CAMBIA LA STRUTTURA SOCIALE. Ad alimentare la domanda di abitazioni in particolare in direzione dell’affitto c’è, oltre alla congiuntura economica, il mutamento della struttura sociale.

Il primo fattore rilevante è rappresentato dal costante incremento del numero di famiglie (siamo oltre la soglia dei 25milioni) e dalla contestuale riduzione della loro dimensione: aumenta quindi il numero dei soggetti di domanda ma si evolve anche la loro tipologia.

Oltre ad un cambiamento delle dimensioni della famiglia, vi è anche una lenta diversificazione dei format (non slegata da una crescente instabilità). In particolare diminuisce il peso relativo della coppia con uno o più figli, pari al 40% del totale nel 2007 e scesa al 36,5% nel 2013. Di contro aumenta di quasi 4 punti quello delle famiglie senza nuclei.

INVECCHIAMENTO DELLA POPOLAZIONE. Il secondo fattore di cambiamento, in parte legato al primo, è dato dall’invecchiamento della popolazione.

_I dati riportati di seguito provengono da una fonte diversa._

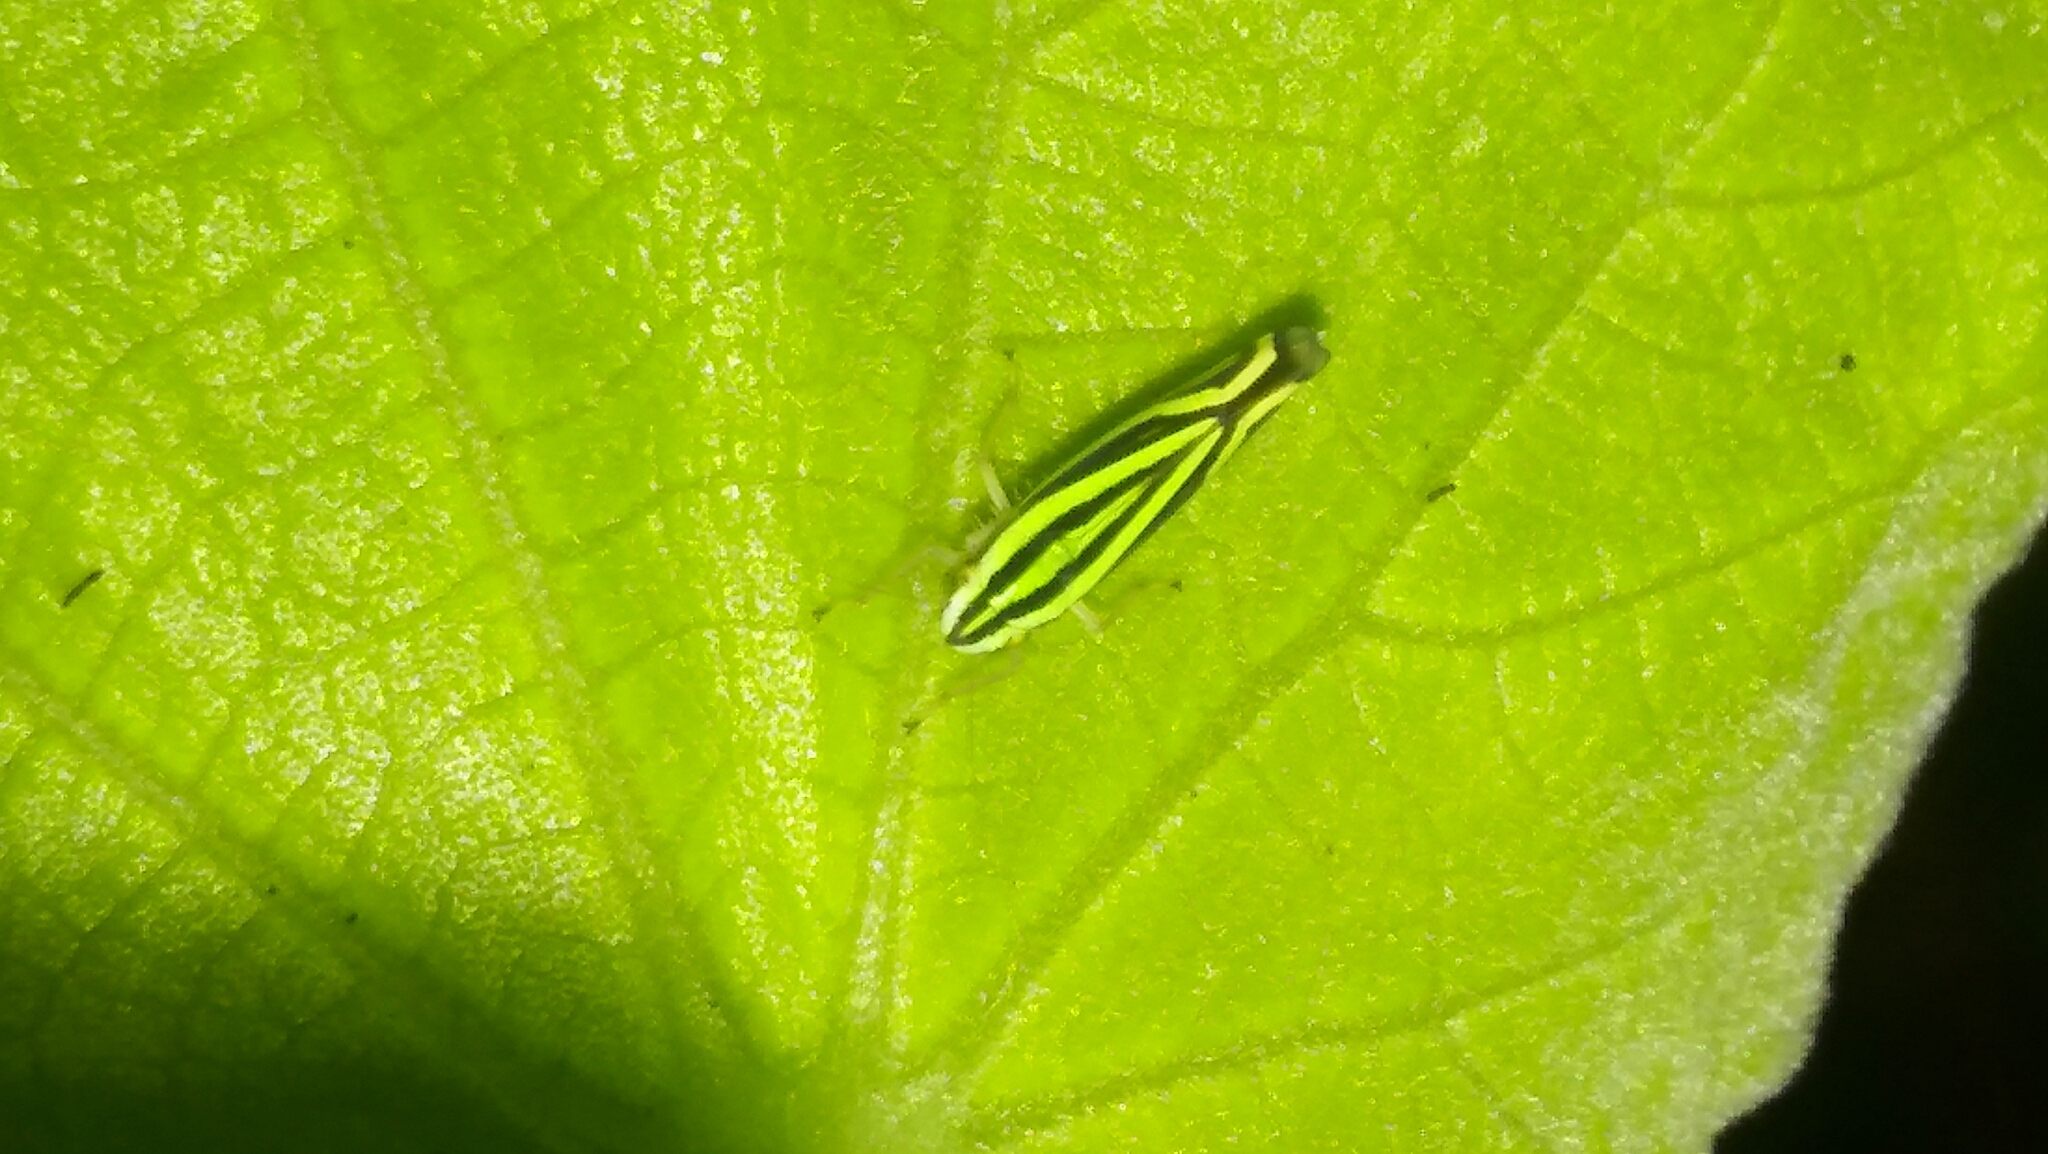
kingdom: Animalia
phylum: Arthropoda
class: Insecta
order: Hemiptera
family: Cicadellidae
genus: Sibovia
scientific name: Sibovia sagata
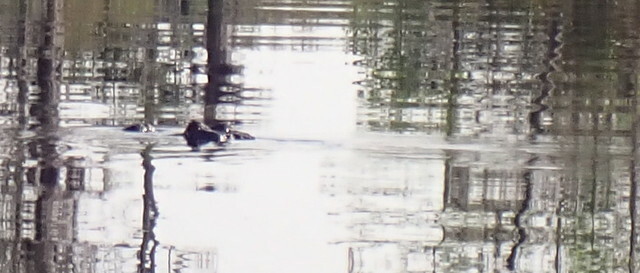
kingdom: Animalia
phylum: Chordata
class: Crocodylia
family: Alligatoridae
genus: Alligator
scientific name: Alligator mississippiensis
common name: American alligator
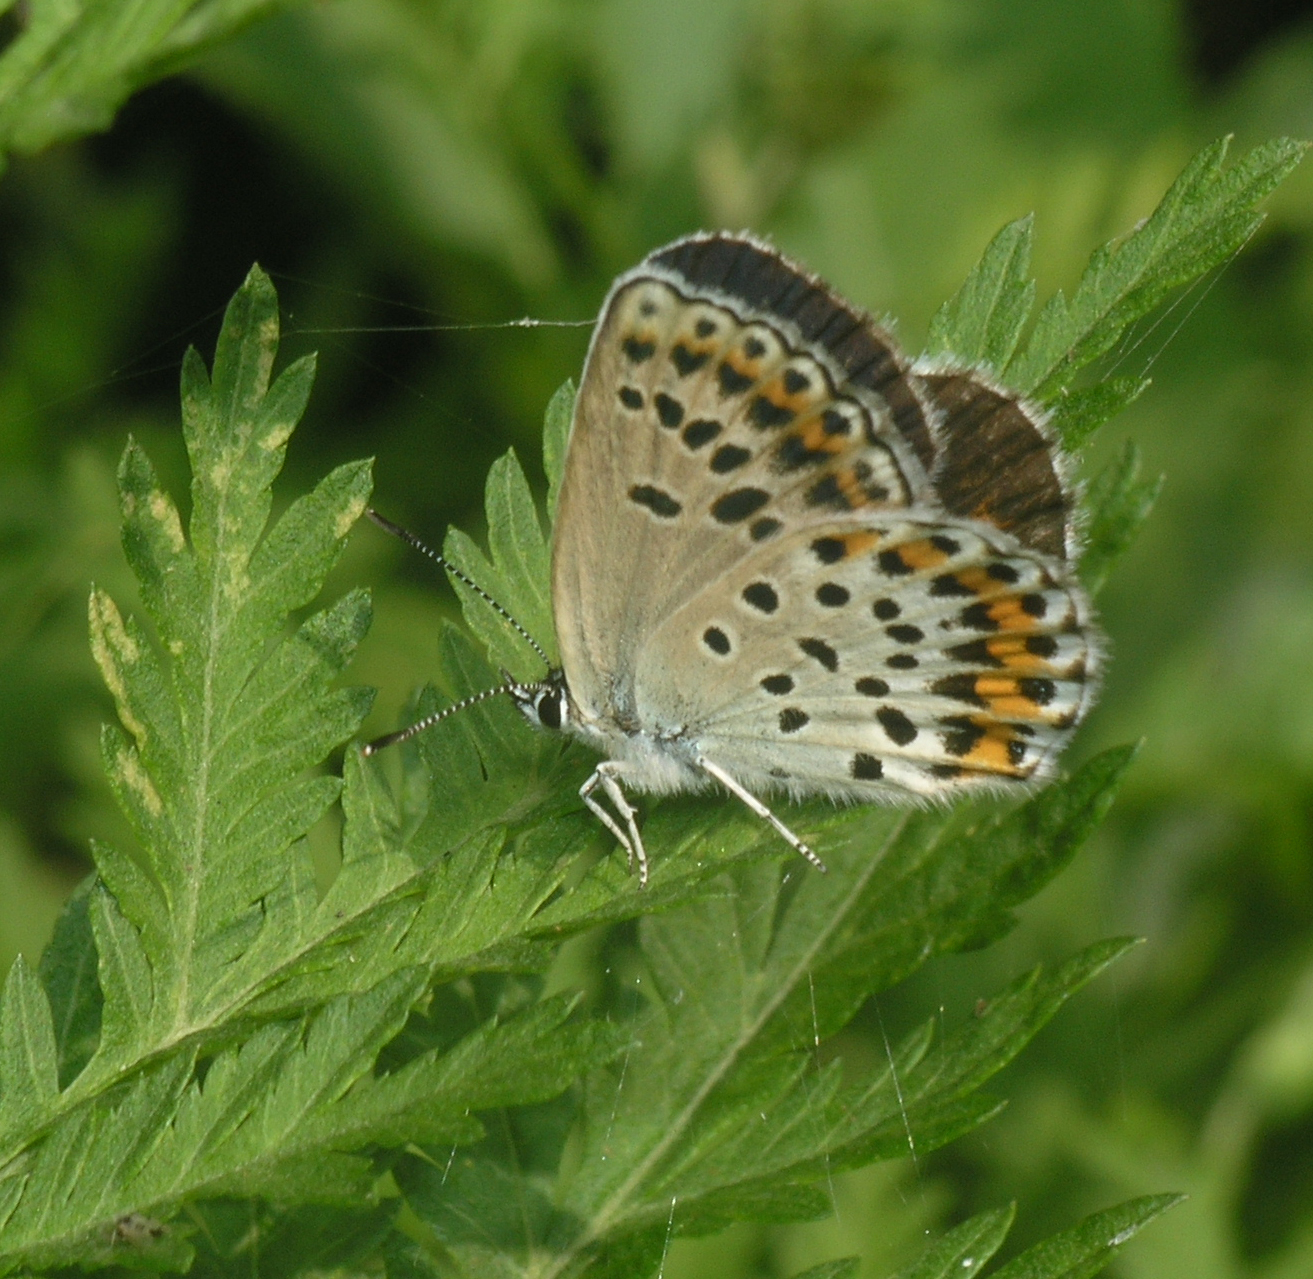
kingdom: Animalia
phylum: Arthropoda
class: Insecta
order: Lepidoptera
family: Lycaenidae
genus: Plebejus
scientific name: Plebejus subsolanus
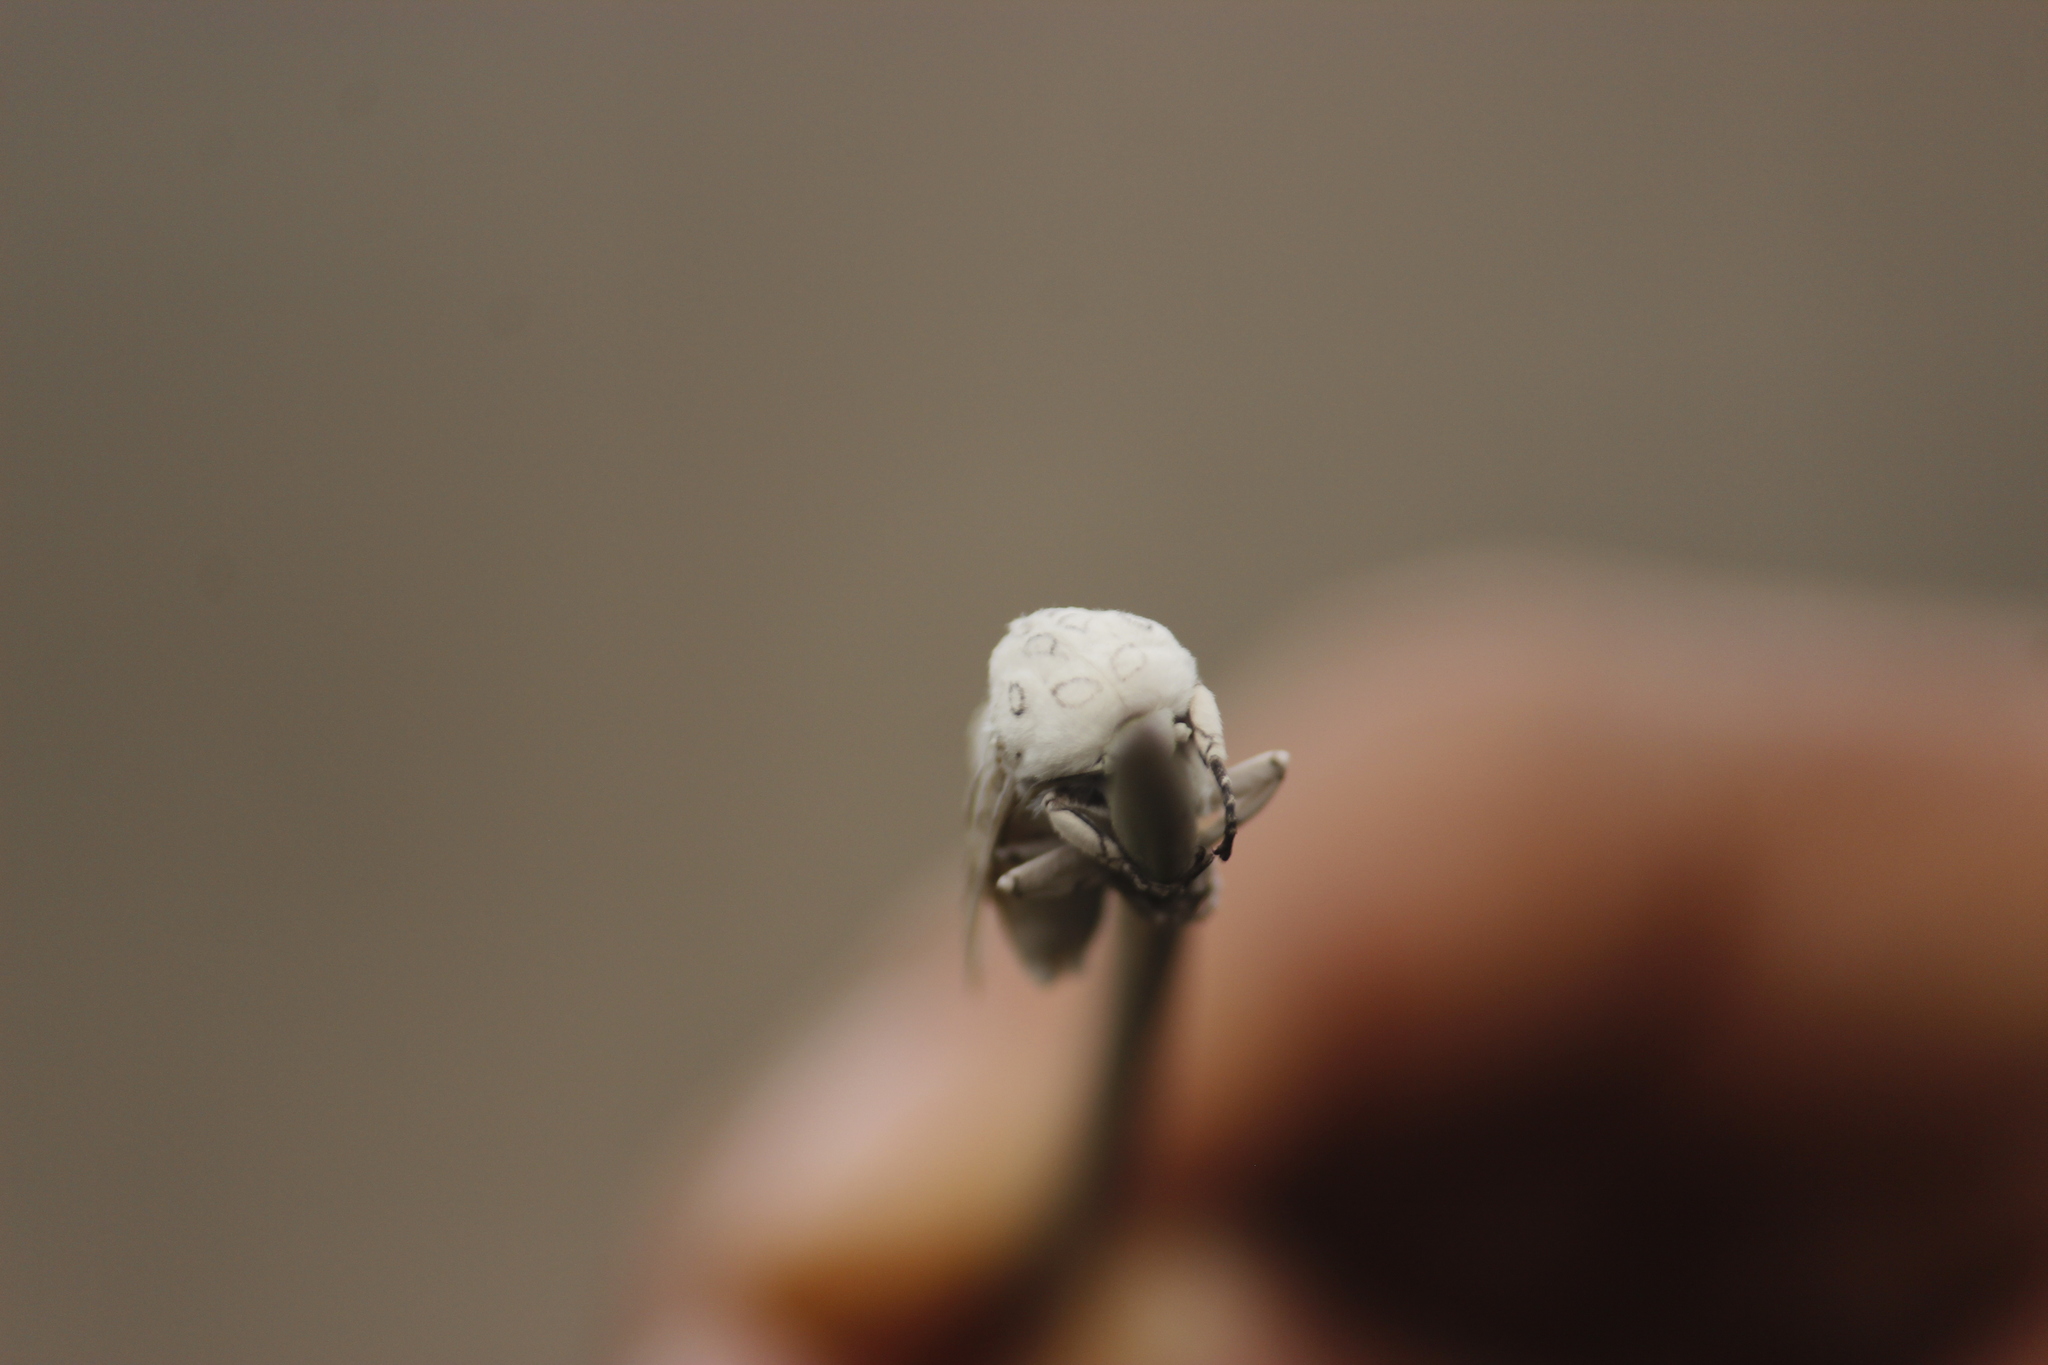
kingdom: Animalia
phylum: Arthropoda
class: Insecta
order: Lepidoptera
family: Erebidae
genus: Hypercompe
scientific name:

Tra i due ultimi censimenti la popolazione over 65 anni è cresciuta del 16,3% contro un tasso di crescita dell’insieme delle altre fasce di età di appena l’1,5%. Guardando al futuro, le proiezioni demografiche al 2030 restituiscono un’Italia che registrerà una crescita (rispetto al 2014) piuttosto contenuta (+3,4%), cui corrisponderà una significativa accelerazione del processo di invecchiamento della popolazione. 


MOBILITÀ INTERNA. Cambia la composizione socio-demografica del Paese, ma mutano anche gli equilibri territoriali, con un Centro-Nord che cresce in termini di popolazione, attraendo stranieri e giovani meridionali, ed un Sud che lentamente declina.

Tra gli ultimi due censimenti la divaricazione, in termini di incremento della popolazione è stata evidente: il Nord ed il Centro sono cresciuti del 6% circa, il Mezzogiorno ha registrato un incremento di appena lo 0,5%. 


FATTORI CULTURALI. Il rapporto evidenzia che in sottofondo c'è anche un cambiamento culturale, un cambio di approccio delle nuove generazioni il cui principio cardine è che il valore di un bene è meno legato alla proprietà ed è valutato sulla base dell’accesso allo stesso. In questa logica anche la casa diventa sempre più un servizio.

In qualche modo entra in gioco anche il tema della “libertà individuale”: quella di sottrarsi ad un impegno economico gravoso per un lungo periodo di vita, legandosi ad un luogo e ad una soluzione rigida, quando si preferisce assecondare le esigenze che mutano nel tempo (ciclo di vita, residenza, lavoro, reddito) e sottrarsi ad oneri manutentivi e burocratico-amministrativi.